*** Data records ***

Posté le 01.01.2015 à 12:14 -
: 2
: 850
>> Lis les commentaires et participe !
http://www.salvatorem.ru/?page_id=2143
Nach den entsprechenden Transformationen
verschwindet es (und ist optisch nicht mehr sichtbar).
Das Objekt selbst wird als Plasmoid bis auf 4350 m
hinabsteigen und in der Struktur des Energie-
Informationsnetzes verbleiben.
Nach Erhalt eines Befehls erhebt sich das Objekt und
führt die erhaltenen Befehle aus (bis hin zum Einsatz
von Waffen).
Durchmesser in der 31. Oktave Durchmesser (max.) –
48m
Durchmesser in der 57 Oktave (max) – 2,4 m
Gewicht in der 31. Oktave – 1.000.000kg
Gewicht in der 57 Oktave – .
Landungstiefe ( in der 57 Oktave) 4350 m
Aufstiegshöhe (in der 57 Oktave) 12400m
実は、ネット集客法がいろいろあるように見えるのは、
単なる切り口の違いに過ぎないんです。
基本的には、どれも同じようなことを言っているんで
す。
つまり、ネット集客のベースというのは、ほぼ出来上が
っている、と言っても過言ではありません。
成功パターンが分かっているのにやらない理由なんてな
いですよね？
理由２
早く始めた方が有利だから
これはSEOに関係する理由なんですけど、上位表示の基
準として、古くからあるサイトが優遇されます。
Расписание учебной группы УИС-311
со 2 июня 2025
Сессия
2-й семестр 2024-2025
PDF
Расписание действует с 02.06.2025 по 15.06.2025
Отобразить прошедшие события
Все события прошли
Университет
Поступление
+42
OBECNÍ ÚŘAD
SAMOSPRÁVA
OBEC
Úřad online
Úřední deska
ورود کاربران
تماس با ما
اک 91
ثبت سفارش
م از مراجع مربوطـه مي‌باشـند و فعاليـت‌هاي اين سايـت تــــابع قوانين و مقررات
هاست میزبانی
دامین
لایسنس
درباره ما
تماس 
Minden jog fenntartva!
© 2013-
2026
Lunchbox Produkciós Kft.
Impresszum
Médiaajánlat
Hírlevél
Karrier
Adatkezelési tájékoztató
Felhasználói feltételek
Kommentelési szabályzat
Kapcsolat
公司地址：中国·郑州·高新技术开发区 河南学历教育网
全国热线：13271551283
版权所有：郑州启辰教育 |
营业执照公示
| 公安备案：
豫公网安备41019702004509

*** End of Data records ***
*** Data records ***

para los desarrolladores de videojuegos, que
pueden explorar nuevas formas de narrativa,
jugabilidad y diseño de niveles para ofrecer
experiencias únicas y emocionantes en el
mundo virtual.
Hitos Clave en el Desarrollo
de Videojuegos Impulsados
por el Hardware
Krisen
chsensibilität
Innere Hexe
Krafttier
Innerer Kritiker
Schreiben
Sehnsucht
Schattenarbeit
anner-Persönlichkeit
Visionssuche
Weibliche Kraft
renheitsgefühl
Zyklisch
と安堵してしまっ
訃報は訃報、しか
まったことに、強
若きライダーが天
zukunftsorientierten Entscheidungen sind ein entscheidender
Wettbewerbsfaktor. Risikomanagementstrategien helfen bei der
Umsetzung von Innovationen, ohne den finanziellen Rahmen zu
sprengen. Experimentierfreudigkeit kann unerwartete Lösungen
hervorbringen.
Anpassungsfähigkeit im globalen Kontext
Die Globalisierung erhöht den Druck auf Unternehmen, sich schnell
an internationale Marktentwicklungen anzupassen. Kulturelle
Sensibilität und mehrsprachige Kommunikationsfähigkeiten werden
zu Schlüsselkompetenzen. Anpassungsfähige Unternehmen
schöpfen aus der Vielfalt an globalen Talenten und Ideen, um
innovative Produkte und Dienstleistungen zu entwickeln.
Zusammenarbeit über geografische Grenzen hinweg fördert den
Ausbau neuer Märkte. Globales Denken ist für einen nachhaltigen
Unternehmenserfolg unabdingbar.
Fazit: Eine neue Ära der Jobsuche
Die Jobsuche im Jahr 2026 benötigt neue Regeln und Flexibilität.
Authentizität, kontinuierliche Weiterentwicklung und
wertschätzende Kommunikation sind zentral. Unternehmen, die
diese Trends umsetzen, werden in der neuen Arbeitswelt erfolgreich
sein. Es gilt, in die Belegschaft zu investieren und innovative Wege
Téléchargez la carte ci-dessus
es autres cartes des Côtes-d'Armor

*** End of Data records ***

Work instruction -
All lines in the data above from the one with "Posté le 01.01.2015" through the one with "Informationsnetzes verbleiben." must be repeated exactly, and no others.

Response to this task -
Posté le 01.01.2015 à 12:14 -
: 2
: 850
>> Lis les commentaires et participe !
http://www.salvatorem.ru/?page_id=2143
Nach den entsprechenden Transformationen
verschwindet es (und ist optisch nicht mehr sichtbar).
Das Objekt selbst wird als Plasmoid bis auf 4350 m
hinabsteigen und in der Struktur des Energie-
Informationsnetzes verbleiben.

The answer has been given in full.